Sentí que un nudo me apretaba la garganta al oír esas palabras.
Daniel debió adivinar lo que me pasaba, porque se volvió hacia mí y me dio un pequeño golpe en la rodilla con su vara de bambú. Su rostro se había Iluminado de nuevo.
—No te pongas serio, hombre. También hay otros momentos más alegres que nos hacen «despertar». Por ejemplo, cuando dejamos de pensar de forma automática, despertamos. Mira, hace un momento, antes de que tú llegaras, estaba contemplando el agua del estanque. De pronto me di cuenta de que era como si yo también fuera esa agua. Era yo y, al mismo tiempo, era el agua y todo lo que había en ella. El Amigo me dijo que en tales instantes, cuando se siente eso, uno está despierto. Yo seguía escuchándole sin saber qué decir. Cambiando ligeramente de tono, prosiguió:
—El monasterio de los Sarman, excavado enteramente en la roca, era inmenso. Había salas y habitaciones espaciosas en las que los alumnos practicaban distintos tipos de ejercicios, algunos de los cuales resultaban muy difíciles. También había amplias terrazas exteriores que miraban al valle, unas orientadas a levante y otras a poniente, en las que se ejecutaban danzas muy especiales, de acuerdo con la salida o la puesta del sol. No se trataba de simples bailes, sabes. Según me dijo eran algo muy diferente que formaba parte del trabajo que hacían los alumnos.

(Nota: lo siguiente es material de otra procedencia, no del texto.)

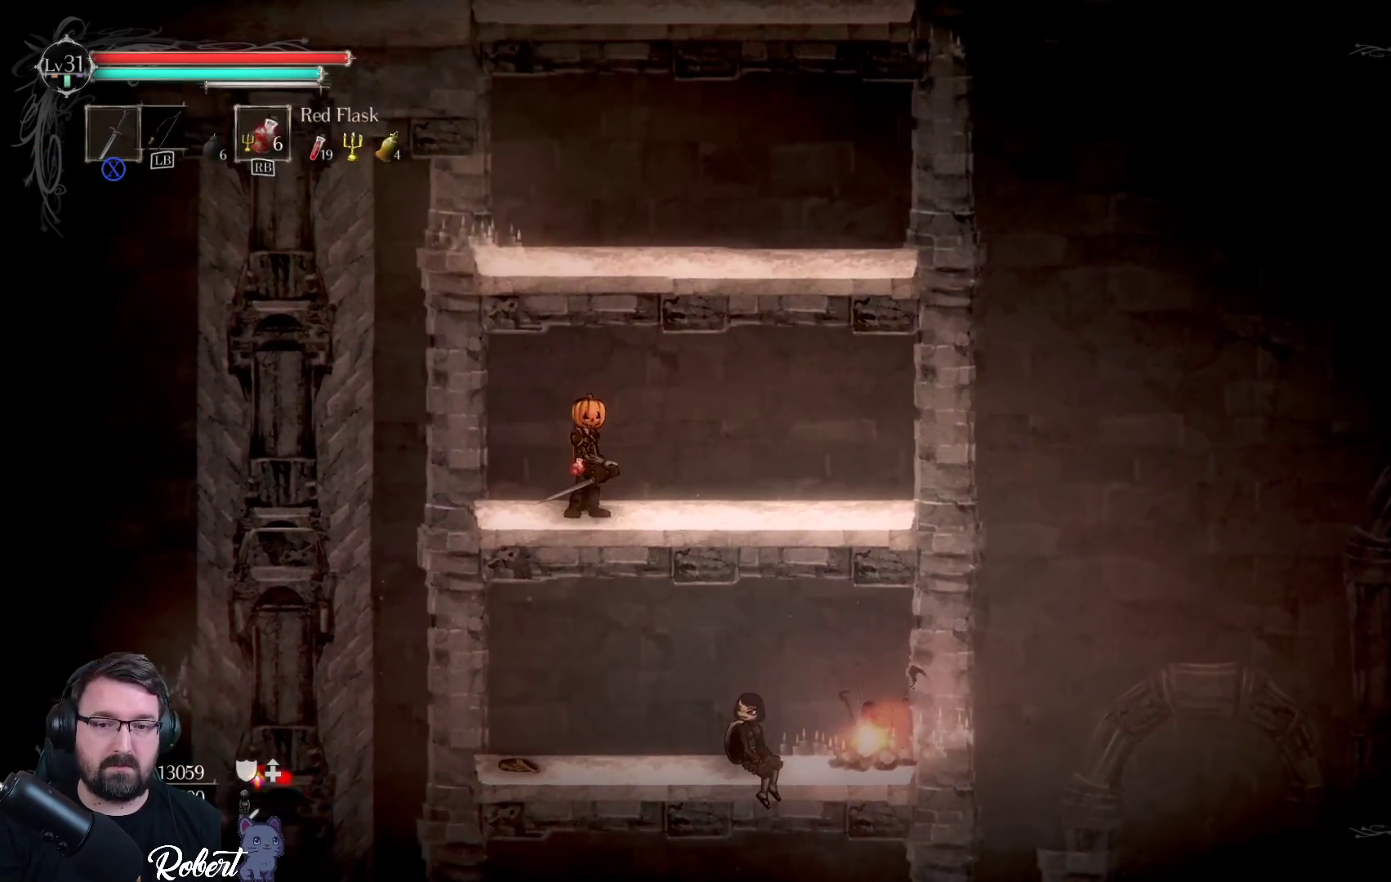
{"buttons": [], "left_stick": "down", "right_stick": "center", "events": [[33, "left_stick", "down"], [133, "A", "down"], [233, "A", "up"]]}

—¿Te gusta la música? —me preguntó inopinadamente. Le miré un tanto sorprendido.
—Sí, mucho —le contesté.
—¿Y sabes tocar algún instrumento?
Carraspeé, un poco confundido.
—Bueno, la verdad es que estudié algo de piano, pero de eso hace ya mucho tiempo. Creo que no me sirvió de gran cosa —confesé.
No dijo nada, y durante un buen rato guardó silencio.
Miré el reloj. Era ya bastante tarde. Me acordé entonces de la recomendación hecha por Juan Gaya, sobre el régimen de vida que le convenía llevar a Daniel.
—Oye —le dije levantándome—. Es hora de que te deje. Pero volveré la semana próxima, y esta vez no faltaré. Te lo prometo.
Se levantó, se acercó y me cogió por la manga.
—Te esperaré. Y si quieres te contaré el secreto de los Sarman. El Amigo me dijo que si encontraba la persona adecuada podía confiárselo.
—¿Y tú me consideras esa persona? —le pregunté, tratando de dotar a mis palabras de un cierto aire jovial.
—Creo que sí —dijo él en el mismo tono.
—Entonces te aseguro que me gustará mucho conocerlo.
Abandonamos el rincón del estanque sin decir palabra. Dos mirlos volaron a ras de suelo y se posaron sobre una rama seca. La luz del crepúsculo se iba agotando con pereza.